Но и Маркус косился на старого дожа. Его раздражала бескрайняя жадность Торроса:
- «Сидел бы в своём городе, старый хрыч! Уж лучше я потягаюсь с твоим сыночком!»
А в городе мало что происходило. Например, Бальтазар Младший принял в свою гвардию ещё одного проходимца, да охотник на ведьм всё - таки выбрался из лап костлявой Силены. Последнему многие были довольны. Не хватало городу ещё и тяжб с Орденом. Того и гляди предложат пограничной крепости «защиту» в лице своих молодцов, а Маркус возьмёт да и согласится. Это же его «братья». Это же повод насолить обоим Бальтазарам из дома Торосс. Но трюк не удался и даже поединщик от Топоров сохранил свою жизнь. И, говорят, что не без помощи Луны. Но где находилась сама лунарка дожу оставалось лишь гадать.
- Капитаны городской стражи гер Вольф фон Хеднар и дон Леонард Кардини, - объявил молодой глашатай.
Оба начальника стражи мялись с ноги на ногу и не могли решиться, кому из них говорить первым и, главное, к кому именно обращаться. Высокий, задумчивый имперский капитан и без этой неловкой ситуации был не особенно разговорчив. А коренастый, импульсивный республиканец, наоборот силился держать язык за зубами.
- Ну же, господа! Вы что так и будете молча стоять? – Бальтазар потерял всякое терпение. А Леонард, или Львёнок, как иногда звали капитана городской стражи Республики, наконец - таки определился и созрел для ответа:
- В городе действует новая банда, мой дож, - он приосанился и гордо поднял небритый подбородок, - Четвёртое характерное убийство за эту неделю…

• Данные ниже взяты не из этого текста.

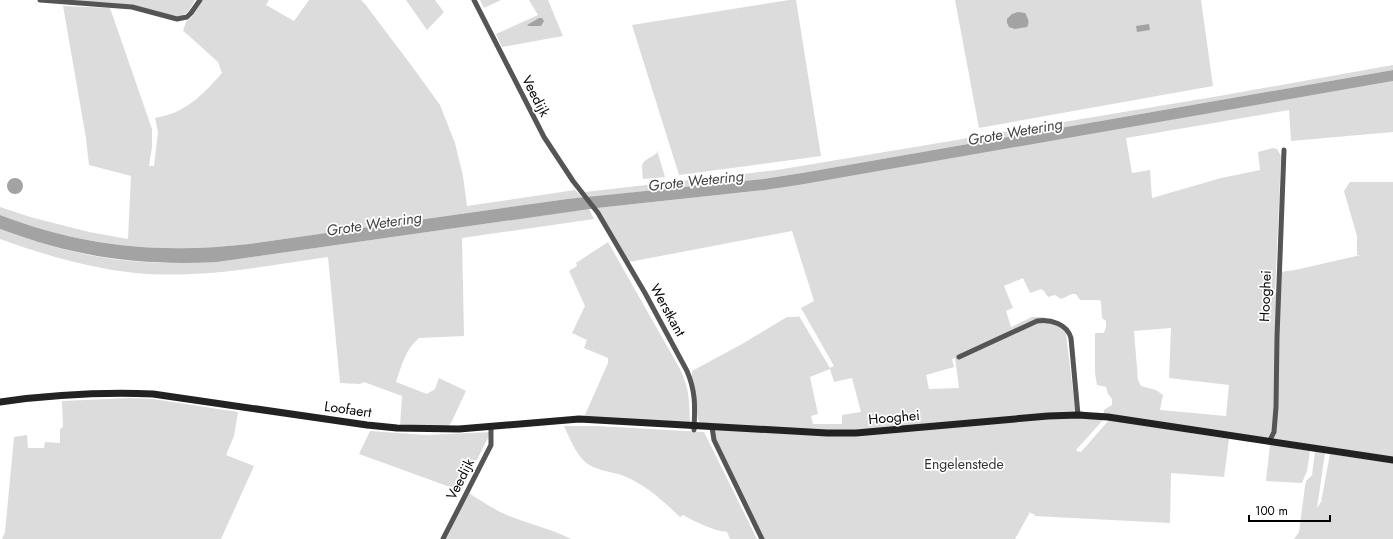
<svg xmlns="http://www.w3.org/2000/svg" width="1393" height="539" viewBox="0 0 1393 539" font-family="Jost,sans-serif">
<rect width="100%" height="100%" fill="#fff"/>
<path fill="#dcdcdc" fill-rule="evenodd" d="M72 0H195L188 12 180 17 150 10Z
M203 0H269L266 5 294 21 309 0H361L365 4 414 69 440 105 455 143 463 176 467 206 575 190 583 198 567 199 249 244C160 254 84 247 0 215V207L30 217 89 232 128 239 131 176 89 165 86 138 63 6 110 8 152 129V147L149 166H154L158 132 155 118C162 116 169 115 176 112 195 103 209 88 222 73L218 62 188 35 183 31 186 22 191 18Z
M406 0H435L444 12 427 30Z
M480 0H501L484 8Z
M529 0H548L563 36 502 47 496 34 538 15Z
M789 0H796L821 156 679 175 632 25Z
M955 0H1201L1213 86 979 128Z
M1393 65V70L802 173 763 179 589 197 585 192 777 170 1225 95Z
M1393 81V132L1291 141 1289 110 1126 138 1132 173 1150 170 1152 198 1221 178 1260 170 1258 152 1273 148 1277 149 1281 156 1275 294 1280 285V272L1295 270 1361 255H1357V236L1344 191 1350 182H1393V457L1274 439V436L1266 438 1104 414V410L1112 405V399L1108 394 1106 387 1097 385 1095 373V333H1104L1106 327V321L1102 318 1101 301 1098 300H1080L1076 294H1072L1061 299 1055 295 1048 297 1044 291 1041 289 1030 293 1023 278 1004 286 1013 308 1006 311 1011 327 1032 317H1043L1065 326 1075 408 1103 420 1076 450 1077 451 1081 452 1109 420 1229 439 1224 477 1171 473 1170 523 1034 516 1035 514H1032L1030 512 1015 539H762L709 424 701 423 698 420 692 380V371L742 344 787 317H797L799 316 830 368 834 366 801 308 814 301 792 231 629 262 597 208 765 190ZM1171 328 1169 378 1229 385 1226 416 1160 410 1163 395 1156 390 1141 386 1138 380 1134 331ZM955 358 959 388 929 389 926 375 954 367 952 359ZM830 369 834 382 852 378 861 412 842 415V424H813L811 416 818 414 810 377Z
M657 150 665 177 643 179C641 159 641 164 657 153Z
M589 209 594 219 462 238 464 336 419 338C406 348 401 367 396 382L427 394 435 389 439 378 466 391 451 423 447 427 400 426 402 396 364 382 360 384 340 383 328 257C265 266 200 279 135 273 89 268 44 255 0 239V229C35 242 75 254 113 259 147 264 183 263 217 262Z
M608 242 680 369C690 391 689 400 690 422L584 417 608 363V358L584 348 587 340 572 333 585 306 569 271 577 266 576 263Z
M131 398 153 399 238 412 234 436 226 455 254 466 221 539H2L5 532 14 437 27 435 28 448H44L45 442 60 443V429L63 427 62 401Z
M564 426H596L704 432 757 539H730L727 532C711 530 698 523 683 515L680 517C663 501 646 485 624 476 611 471 594 471 584 461 575 452 569 437 564 426Z
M370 431 426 435 491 432 461 491 359 454Z
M1270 445 1310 451 1307 471 1302 483 1266 481Z
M1315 452 1325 453 1317 508 1321 502 1330 454 1393 463V539H1294L1299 532 1305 486 1306 481 1312 475Z
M469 493C481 501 493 509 507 515 528 524 550 528 571 539H446Z"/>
<path fill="#a3a3a3" d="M1018 12 1025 13C1028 18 1030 22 1027 27L1015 29 1009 27 1007 23V19L1012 14Z
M539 18H542L544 21 541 26H529L527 25Z
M1149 24 1150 30 1137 32 1136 26Z
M1393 70V81L804 184 765 190 597 208 217 262C138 266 75 257 0 229V215C84 247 160 254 249 244L567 199 763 179 802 173Z
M7 186a8 8 0 1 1 16 0a8 8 0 1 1-16 0Z"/>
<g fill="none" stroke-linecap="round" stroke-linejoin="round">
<path stroke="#555" stroke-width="5" d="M40 0 132 7 177 19 187 17 191 13 200 0
M474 0 544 137 573 181 598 213 645 293 687 371C696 392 695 407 694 430
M959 357 1037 321C1051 319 1067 324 1071 338L1078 415
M712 427 714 440 762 539
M1269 442 1274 432 1276 407 1277 337 1284 150
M443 539 491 445V428"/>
<path stroke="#222" stroke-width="7" d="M0 402C50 395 103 392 153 394L367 425 397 428 459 429 579 419 827 433H856L1048 416 1078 415 1108 417 1393 460"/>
</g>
<g text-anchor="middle" stroke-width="3.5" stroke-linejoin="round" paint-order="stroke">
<g font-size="14" fill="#000" stroke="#fff">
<text transform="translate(536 96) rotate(63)" y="5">Veedijk</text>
<text transform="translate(1265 296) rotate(-88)" y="5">Hooghei</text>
<text transform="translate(668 310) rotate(61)" y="5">Werstkant</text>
<text transform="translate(348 409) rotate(8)" y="5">Loofaert</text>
<text transform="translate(894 417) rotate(-5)" y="5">Hooghei</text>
<text transform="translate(460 479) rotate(-63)" y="5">Veedijk</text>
</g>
<g font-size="14" fill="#333" stroke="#fff">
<text x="964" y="469">Engelenstede</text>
</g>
<g font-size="15" font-style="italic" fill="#444" stroke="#fff">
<text transform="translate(1015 132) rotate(-10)" y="5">Grote Wetering</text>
<text transform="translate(696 181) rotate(-6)" y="5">Grote Wetering</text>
<text transform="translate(374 224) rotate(-8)" y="5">Grote Wetering</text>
</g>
</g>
<path d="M1249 515v6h81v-6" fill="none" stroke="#000000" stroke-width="2"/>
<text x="1255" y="515" font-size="12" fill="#000000" stroke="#ffffff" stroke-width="3" paint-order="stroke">100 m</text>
</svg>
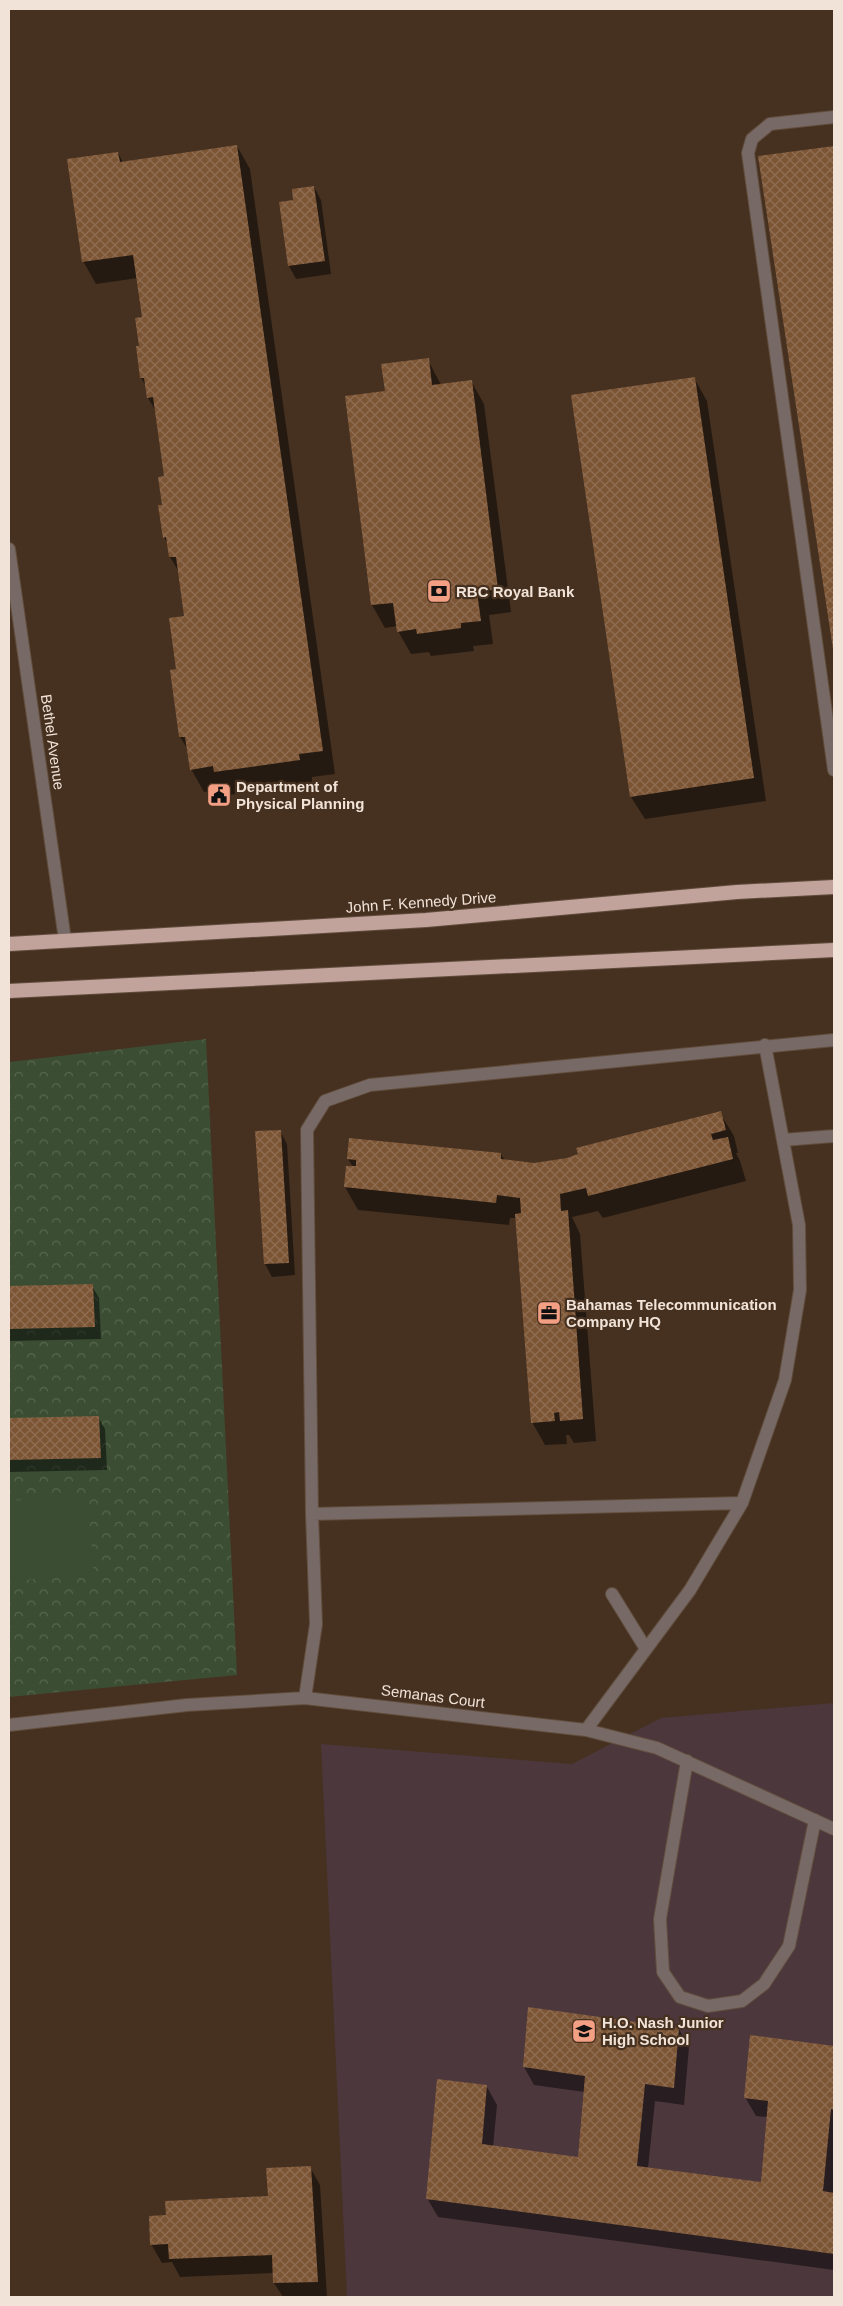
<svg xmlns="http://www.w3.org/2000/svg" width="843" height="2306" viewBox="0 0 843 2306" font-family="Arial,sans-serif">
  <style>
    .education { fill: #4c373d }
    .forest { fill: url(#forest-crowns) }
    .garden { fill: #3b4e33 }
    .shadow { fill: #0007 }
    .building { fill: url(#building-cross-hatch) }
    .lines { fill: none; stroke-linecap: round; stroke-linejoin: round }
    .service-casing { stroke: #614d3d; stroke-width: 14 }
    .minor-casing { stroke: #614d3d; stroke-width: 14 }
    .trunk-casing { stroke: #614d3d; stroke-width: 16 }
    .service { stroke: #776965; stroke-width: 12 }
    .minor { stroke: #776965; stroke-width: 12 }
    .trunk { stroke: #c2a39c; stroke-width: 14 }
    .labels { text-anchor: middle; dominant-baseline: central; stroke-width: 4.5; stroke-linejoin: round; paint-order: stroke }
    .poi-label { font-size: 15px; font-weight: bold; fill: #f1e3d8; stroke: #463120; text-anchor: start }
    .street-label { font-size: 15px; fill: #f1e3d8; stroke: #463120 }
  </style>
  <defs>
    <pattern id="forest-crowns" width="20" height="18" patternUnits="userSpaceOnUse" patternTransform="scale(1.25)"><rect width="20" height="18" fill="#3b4e33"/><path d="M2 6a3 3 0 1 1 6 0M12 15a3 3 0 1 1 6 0" fill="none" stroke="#586750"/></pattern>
    <pattern id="building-cross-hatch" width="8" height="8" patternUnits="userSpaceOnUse" patternTransform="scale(1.25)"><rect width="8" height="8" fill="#7c5535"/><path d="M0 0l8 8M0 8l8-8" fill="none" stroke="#8f6d52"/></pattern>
  </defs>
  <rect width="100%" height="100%" fill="#463120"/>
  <path class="education" d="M 834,1703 L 834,2297 L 347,2297 L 321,1744 L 572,1764 L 661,1718 Z"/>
  <path class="forest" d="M 206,1039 L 237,1675 L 9,1697 L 9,1062 Z"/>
  <path class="garden" d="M 87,1495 L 94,1575 L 9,1581 L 9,1501 Z"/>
  <path class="shadow" d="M 237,146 L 250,169 L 335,774 L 312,777 L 312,783 L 229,795 L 225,789 L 204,792 L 191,769 L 189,751 L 180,737 L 171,671 L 177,670 L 185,617 L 179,572 L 170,557 L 169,546 L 164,537 L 163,506 L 166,477 L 157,413 L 148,398 L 146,386 L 141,378 L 141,347 L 143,318 L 138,278 L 96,284 L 83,261 L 118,153 L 123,162 Z
    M 834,147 L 834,648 L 760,157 Z
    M 314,187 L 321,200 L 331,274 L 296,279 L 289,266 L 280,203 L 295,201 Z
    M 428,360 L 441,385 L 471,381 L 484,404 L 511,612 L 489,615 L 493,644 L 473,646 L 474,651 L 431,656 L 429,652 L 411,654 L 398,631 L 397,626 L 385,628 L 372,605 L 386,392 Z
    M 694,378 L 707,401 L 766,801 L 645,819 L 631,797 Z
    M 720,1113 L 734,1136 L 738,1153 L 736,1153 L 740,1161 L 746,1181 L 603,1218 L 598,1211 L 572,1217 L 580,1234 L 596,1441 L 574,1443 L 569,1435 L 566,1435 L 567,1444 L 545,1445 L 532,1422 L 516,1218 L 510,1218 L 509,1225 L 358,1210 L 345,1187 L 353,1167 L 348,1159 L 501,1154 L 505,1161 L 534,1165 L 567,1159 Z
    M 280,1131 L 287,1144 L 295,1275 L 272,1277 L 265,1264 L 257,1133 Z
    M 92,1286 L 99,1298 L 101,1339 L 9,1341 L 9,1287 Z
    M 98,1417 L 105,1429 L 107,1470 L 9,1472 L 9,1419 Z
    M 679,2029 L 689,2047 L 684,2105 L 655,2101 L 648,2168 L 762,2184 L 768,2117 L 756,2116 L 745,2097 L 751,2036 L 834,2048 L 834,2270 L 438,2217 L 427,2198 L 487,2087 L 497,2105 L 493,2147 L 579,2159 L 585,2092 L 534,2085 L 524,2067 Z
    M 310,2167 L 320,2185 L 327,2297 L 283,2297 L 274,2283 L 274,2273 L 180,2277 L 172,2262 L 162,2263 L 151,2244 L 168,2216 L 270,2198 Z"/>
  <path class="building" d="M 237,145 L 323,751 L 299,754 L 300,760 L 214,772 L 213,766 L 190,770 L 185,737 L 179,737 L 170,670 L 176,669 L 169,618 L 184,616 L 176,557 L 169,557 L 166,537 L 163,538 L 158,505 L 162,505 L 158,477 L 164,476 L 153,397 L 147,398 L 144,378 L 140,378 L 136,346 L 139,346 L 135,318 L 142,317 L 133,255 L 82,262 L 67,159 L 118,152 L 120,162 Z
    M 834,146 L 834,649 L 833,649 L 758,156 Z
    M 314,186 L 325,261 L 288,266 L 279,202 L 293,200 L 292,189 Z
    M 429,358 L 432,385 L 472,380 L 498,589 L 477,592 L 481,621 L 461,623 L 461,628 L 417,634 L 416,629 L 397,632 L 393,603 L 371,605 L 345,396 L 385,391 L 381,364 Z
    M 695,377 L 754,778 L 630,797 L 571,395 Z
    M 721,1111 L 726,1130 L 711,1134 L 713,1140 L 728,1137 L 733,1159 L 588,1196 L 586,1188 L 560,1194 L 561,1211 L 568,1210 L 583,1419 L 560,1421 L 559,1412 L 554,1413 L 555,1421 L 531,1423 L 515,1214 L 521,1213 L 520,1198 L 497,1195 L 496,1203 L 344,1187 L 346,1166 L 356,1166 L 356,1160 L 347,1159 L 349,1138 L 501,1153 L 501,1159 L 534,1163 L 567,1158 L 578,1154 L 576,1148 Z
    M 281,1130 L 289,1263 L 264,1264 L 255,1131 Z
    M 93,1284 L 95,1327 L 9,1329 L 9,1286 Z
    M 99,1416 L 101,1458 L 9,1460 L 9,1418 Z
    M 528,2007 L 679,2028 L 674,2088 L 645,2084 L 637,2166 L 761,2182 L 768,2101 L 744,2098 L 750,2035 L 834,2046 L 834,2110 L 831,2109 L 823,2191 L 834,2193 L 834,2254 L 426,2199 L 437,2079 L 487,2085 L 482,2144 L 578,2157 L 585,2076 L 523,2067 Z
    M 311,2166 L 318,2282 L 273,2283 L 272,2255 L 169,2259 L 168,2244 L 150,2245 L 149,2216 L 166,2215 L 165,2201 L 268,2196 L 266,2168 Z"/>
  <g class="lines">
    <defs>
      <path id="service" d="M 834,117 L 770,124 L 752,139 L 748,153 L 834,770
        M 783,1140 L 834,1136
        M 312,1514 L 742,1503
        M 612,1594 L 646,1649
        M 305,1698 L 316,1624 L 312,1514 L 307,1130 L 325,1101 L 370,1085 L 834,1040
        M 9,1725 L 187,1705 L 305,1698 L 586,1730 L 657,1748 L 834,1829
        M 586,1730 L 690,1590 L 742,1503 L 785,1380 L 800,1290 L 799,1225 L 765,1045
        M 687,1761 L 660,1919 L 663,1972 L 680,1997 L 708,2006 L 742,2001 L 764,1984 L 789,1946 L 815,1820"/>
      <path id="minor" d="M 9,549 L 65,940"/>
      <path id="trunk" d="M 9,944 L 426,920 L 737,892 L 834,887
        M 9,991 L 834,950"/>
    </defs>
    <use href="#service" class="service-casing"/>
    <use href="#minor" class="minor-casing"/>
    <use href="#trunk" class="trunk-casing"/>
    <use href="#service" class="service"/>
    <use href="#minor" class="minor"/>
    <use href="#trunk" class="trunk"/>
  </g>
  <defs>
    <symbol id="bank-square" viewBox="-11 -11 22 22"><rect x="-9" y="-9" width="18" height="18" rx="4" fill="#f39f84" stroke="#463120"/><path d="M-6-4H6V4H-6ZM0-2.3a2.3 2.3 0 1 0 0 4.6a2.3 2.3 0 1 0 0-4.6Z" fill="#111"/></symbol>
    <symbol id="civic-square" viewBox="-11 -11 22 22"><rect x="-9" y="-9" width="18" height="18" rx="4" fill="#f39f84" stroke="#463120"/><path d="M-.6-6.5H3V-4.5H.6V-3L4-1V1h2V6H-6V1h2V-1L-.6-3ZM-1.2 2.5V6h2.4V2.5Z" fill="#111"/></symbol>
    <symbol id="office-square" viewBox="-11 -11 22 22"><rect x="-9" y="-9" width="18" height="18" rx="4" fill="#f39f84" stroke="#463120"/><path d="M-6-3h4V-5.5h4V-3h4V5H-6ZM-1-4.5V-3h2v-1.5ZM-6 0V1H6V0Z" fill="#111"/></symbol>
    <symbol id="school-square" viewBox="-11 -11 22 22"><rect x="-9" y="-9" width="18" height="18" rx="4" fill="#f39f84" stroke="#463120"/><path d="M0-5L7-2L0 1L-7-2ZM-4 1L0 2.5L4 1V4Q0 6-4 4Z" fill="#111"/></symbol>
  </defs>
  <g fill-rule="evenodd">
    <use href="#bank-square" x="425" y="577" width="28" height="28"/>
    <use href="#civic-square" x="205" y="781" width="28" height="28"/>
    <use href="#office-square" x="535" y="1299" width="28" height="28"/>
    <use href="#school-square" x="570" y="2017" width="28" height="28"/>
  </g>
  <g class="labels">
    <g class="poi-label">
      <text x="456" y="591">RBC Royal Bank</text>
      <text x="236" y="786">Department of<tspan x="236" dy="17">Physical Planning</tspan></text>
      <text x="566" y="1304">Bahamas Telecommunication<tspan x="566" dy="17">Company HQ</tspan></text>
      <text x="602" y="2022">H.O. Nash Junior<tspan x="602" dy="17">High School</tspan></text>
    </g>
    <g class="street-label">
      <text transform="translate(53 742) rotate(82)">Bethel Avenue</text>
      <text transform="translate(421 902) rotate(-4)">John F. Kennedy Drive</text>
      <text transform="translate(433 1696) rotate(7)">Semanas Court</text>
    </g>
  </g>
  <rect width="843" height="2306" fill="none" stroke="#f1e3d8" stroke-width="20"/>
</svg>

- Возможно, это просто новый вид, так сказать, «казни» в среде преступников Тоттенбурга, - Маркус кивнул в ответ своему капитану, и его голова разболелась пуще прежнего.
- Какой вид? О чём вы толкуете? – дож знал о бесконечных прениях между капитанами и они его откровенно раздражали. Однако даже из них можно было извлечь свою выгоду. «В спорах рождается истина» - так кажется, говорили в Древней Республике, - говорите по очереди, Вольф – продолжай! Удивлённый вниманием со стороны Бальтазара, имперец выпалил всё как на духу:
- Мне кажется, это всего лишь новый вид расправы в преступной среде Тоттенбурга, - Вольф скорчил напыщенную физиономию, от чего его длинные, соломенного цвета усы приподнялись, - это может быть не более чем следствием появления в городе всего одного нового убийцы. Возможно, что чужеземца. Или, напротив, кто либо из прежних убийц Тоттенбурга мог возвратиться на родину из далёкой страны, прихватив с собой эту бесчеловечную казнь.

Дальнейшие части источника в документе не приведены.